Tucci, in particular, referred to the way that information – often vital business information that should be available to all within a company – lies effectively trapped in individual machines. It should, he suggested, actually be available to all that need it (and obviously have the authority to use it) within The Cloud. He is, of course, correct. But that one sentence contains the essence of the big problem IT vendors now face – and must face down – if they are to get past being hobbled in the long term by sticking with an applications-centric focus. 

That problem is to get business users to accept the sense of an information-centric model. Many would say that they do, of course, but they themselves are largely hobbled by both a justified fear and a larger, unwarranted paranoia encompassed by that phrase: ‘and obviously have the authority to use it’. If their data is somewhere out in The Cloud, then by definition it is no longer `theirs’. If I had £1 for every time I have heard business users talk about the need to ‘own’ their own data I would be a reasonably rich man.  

There is still, and it seems will be for some time yet, a fear and dread amongst many users that not having their own data on their own systems in their own premises puts the whole business at risk. It is as if they fear that, if they cannot go and stroke or kick the very box in which their data is located then it is not really `theirs’ at all and they have lost control of it. What is worse it is, ipso facto, therefore open to all. 

This is inevitably a temporary problem. Many senior business managers – the current ones with the power to make decisions on moving away from information ownership – are still old enough to remember filing cabinets. Perhaps the next generation of managers (and certainly the one after that) brought up with the Internet and a healthy disassociation between information ownership and well managed, secure information exploitation that comes as part of using social software, will not think twice about where their data is.
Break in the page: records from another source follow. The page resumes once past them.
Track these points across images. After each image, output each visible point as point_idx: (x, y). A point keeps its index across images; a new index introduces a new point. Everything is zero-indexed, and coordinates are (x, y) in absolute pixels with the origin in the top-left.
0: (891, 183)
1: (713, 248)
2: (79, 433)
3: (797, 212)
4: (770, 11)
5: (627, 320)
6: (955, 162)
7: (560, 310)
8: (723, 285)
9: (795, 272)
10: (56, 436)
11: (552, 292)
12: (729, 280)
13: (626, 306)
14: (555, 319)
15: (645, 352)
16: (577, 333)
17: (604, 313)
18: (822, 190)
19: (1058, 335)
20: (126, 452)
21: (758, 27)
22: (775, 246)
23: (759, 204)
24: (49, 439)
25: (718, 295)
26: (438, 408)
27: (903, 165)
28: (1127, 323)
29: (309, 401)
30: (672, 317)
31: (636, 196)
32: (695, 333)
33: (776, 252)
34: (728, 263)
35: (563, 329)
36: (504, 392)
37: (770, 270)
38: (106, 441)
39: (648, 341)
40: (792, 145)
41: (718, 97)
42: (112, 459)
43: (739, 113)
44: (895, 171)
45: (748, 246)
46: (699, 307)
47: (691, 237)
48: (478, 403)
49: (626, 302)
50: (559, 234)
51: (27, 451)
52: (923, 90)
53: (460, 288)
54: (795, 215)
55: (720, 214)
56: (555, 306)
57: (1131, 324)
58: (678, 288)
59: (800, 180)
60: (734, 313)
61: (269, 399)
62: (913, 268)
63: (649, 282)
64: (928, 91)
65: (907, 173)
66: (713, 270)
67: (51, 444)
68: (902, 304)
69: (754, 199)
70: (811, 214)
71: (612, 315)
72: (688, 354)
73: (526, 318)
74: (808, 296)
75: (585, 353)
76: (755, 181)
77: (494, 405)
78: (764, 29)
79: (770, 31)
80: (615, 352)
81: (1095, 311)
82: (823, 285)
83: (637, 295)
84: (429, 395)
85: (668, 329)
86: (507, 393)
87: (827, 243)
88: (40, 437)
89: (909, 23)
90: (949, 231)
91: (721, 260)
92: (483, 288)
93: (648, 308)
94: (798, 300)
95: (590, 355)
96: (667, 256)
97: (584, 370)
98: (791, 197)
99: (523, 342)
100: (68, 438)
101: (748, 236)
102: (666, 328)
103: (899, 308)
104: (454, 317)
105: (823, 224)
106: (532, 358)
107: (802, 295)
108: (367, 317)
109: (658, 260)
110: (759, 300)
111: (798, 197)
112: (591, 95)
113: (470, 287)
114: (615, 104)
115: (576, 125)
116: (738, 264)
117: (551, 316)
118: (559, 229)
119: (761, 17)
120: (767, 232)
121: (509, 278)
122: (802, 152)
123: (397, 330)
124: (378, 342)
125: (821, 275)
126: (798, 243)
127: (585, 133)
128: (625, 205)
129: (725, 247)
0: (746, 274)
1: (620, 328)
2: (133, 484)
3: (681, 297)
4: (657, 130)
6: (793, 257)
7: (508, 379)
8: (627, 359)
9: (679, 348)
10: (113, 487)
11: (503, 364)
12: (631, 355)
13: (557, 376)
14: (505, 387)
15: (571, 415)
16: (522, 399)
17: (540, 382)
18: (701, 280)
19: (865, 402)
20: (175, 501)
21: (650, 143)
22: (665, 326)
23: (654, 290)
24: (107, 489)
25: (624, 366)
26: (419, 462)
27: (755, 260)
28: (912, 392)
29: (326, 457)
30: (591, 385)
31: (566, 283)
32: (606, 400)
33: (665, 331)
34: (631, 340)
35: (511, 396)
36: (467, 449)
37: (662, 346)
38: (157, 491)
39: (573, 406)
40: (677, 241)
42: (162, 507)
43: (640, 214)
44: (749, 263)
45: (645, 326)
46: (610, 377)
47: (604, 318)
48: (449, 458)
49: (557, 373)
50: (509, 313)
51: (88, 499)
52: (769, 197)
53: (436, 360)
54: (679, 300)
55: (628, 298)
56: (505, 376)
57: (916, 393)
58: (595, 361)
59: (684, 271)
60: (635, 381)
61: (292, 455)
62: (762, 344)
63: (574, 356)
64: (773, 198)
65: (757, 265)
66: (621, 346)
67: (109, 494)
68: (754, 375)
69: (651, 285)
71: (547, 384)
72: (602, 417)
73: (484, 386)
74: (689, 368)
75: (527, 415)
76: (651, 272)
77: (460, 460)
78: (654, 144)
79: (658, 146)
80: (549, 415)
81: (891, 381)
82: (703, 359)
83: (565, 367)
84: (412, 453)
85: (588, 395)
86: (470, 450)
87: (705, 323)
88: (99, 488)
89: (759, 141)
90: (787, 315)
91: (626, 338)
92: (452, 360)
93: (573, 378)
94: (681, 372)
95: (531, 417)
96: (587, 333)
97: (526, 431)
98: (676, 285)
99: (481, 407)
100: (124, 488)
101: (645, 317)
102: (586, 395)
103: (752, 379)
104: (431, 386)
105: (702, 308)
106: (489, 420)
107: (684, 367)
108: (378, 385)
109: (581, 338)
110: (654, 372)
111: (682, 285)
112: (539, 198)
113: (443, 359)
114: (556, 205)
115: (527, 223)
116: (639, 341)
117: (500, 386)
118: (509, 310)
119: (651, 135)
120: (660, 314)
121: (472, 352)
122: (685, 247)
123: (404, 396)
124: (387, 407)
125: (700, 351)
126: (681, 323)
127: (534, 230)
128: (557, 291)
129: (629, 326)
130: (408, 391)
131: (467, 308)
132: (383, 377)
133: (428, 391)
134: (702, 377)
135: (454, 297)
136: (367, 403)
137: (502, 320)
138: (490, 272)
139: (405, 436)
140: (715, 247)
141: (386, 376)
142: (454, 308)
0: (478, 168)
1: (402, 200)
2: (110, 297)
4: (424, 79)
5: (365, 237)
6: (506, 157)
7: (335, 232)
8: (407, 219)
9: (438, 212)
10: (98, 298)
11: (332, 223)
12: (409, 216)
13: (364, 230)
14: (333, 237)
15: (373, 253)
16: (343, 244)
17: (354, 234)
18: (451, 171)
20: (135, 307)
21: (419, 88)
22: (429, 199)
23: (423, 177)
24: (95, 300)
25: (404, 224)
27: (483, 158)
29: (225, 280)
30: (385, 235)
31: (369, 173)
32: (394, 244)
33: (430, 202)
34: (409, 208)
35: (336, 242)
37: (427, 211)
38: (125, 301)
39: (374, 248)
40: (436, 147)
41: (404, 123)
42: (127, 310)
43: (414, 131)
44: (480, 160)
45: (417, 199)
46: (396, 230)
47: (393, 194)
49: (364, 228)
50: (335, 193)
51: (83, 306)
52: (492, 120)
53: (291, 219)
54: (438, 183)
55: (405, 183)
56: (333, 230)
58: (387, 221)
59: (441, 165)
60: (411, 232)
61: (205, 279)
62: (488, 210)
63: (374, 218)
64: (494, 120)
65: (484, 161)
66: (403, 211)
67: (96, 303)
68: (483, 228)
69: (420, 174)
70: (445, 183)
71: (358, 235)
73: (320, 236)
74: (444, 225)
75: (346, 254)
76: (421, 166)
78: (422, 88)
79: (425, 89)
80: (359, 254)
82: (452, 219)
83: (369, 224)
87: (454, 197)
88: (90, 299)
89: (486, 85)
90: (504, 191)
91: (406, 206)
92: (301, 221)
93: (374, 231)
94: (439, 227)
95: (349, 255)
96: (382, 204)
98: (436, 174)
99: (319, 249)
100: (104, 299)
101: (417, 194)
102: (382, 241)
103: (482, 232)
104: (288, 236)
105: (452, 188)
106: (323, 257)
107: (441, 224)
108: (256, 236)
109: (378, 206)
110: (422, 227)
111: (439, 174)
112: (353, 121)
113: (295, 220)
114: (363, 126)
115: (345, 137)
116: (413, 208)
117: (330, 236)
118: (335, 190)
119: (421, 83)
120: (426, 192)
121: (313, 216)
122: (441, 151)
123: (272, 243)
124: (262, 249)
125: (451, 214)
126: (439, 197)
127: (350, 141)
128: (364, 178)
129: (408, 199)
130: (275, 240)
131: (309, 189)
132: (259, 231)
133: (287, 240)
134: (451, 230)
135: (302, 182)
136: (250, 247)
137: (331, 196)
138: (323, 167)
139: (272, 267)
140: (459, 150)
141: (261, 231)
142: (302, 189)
They will just concern themselves with its proper use. 

Some of what constitutes `proper use’ will, of course, still involve companies physically owning their own data. The most obvious example of this is any business process that involves high throughput, high speed transaction management, such as found in modern banking. There, physical issues such as the speed of light get in the way, for it sets the limit on how fast transaction messages can be delivered point-to-point. It takes light some 30ms to go coast to coast in the
US, and many big transaction management systems now need those messages delivered a good deal faster; so The Cloud will get in the way here.
 

But in many other business processes, the location of the data is irrelevant – and it is arguably now more vulnerable and insecure than in a well-designed and implemented Cloud system, and can probably be accessed quicker. 

But there seems little sign yet that too many users readily accept these fundamental changes in their attitude. Indeed, I wonder whether EMC’s public lauding of such a change could work against it, with the collective paranoia driving users to walk by on the other side of the street? 

Perhaps the time is coming for EMC – and the other infrastructure players from servers to SaaS – to come together to start an educational process for the user community. A social computing site for educating business users would be a good start point.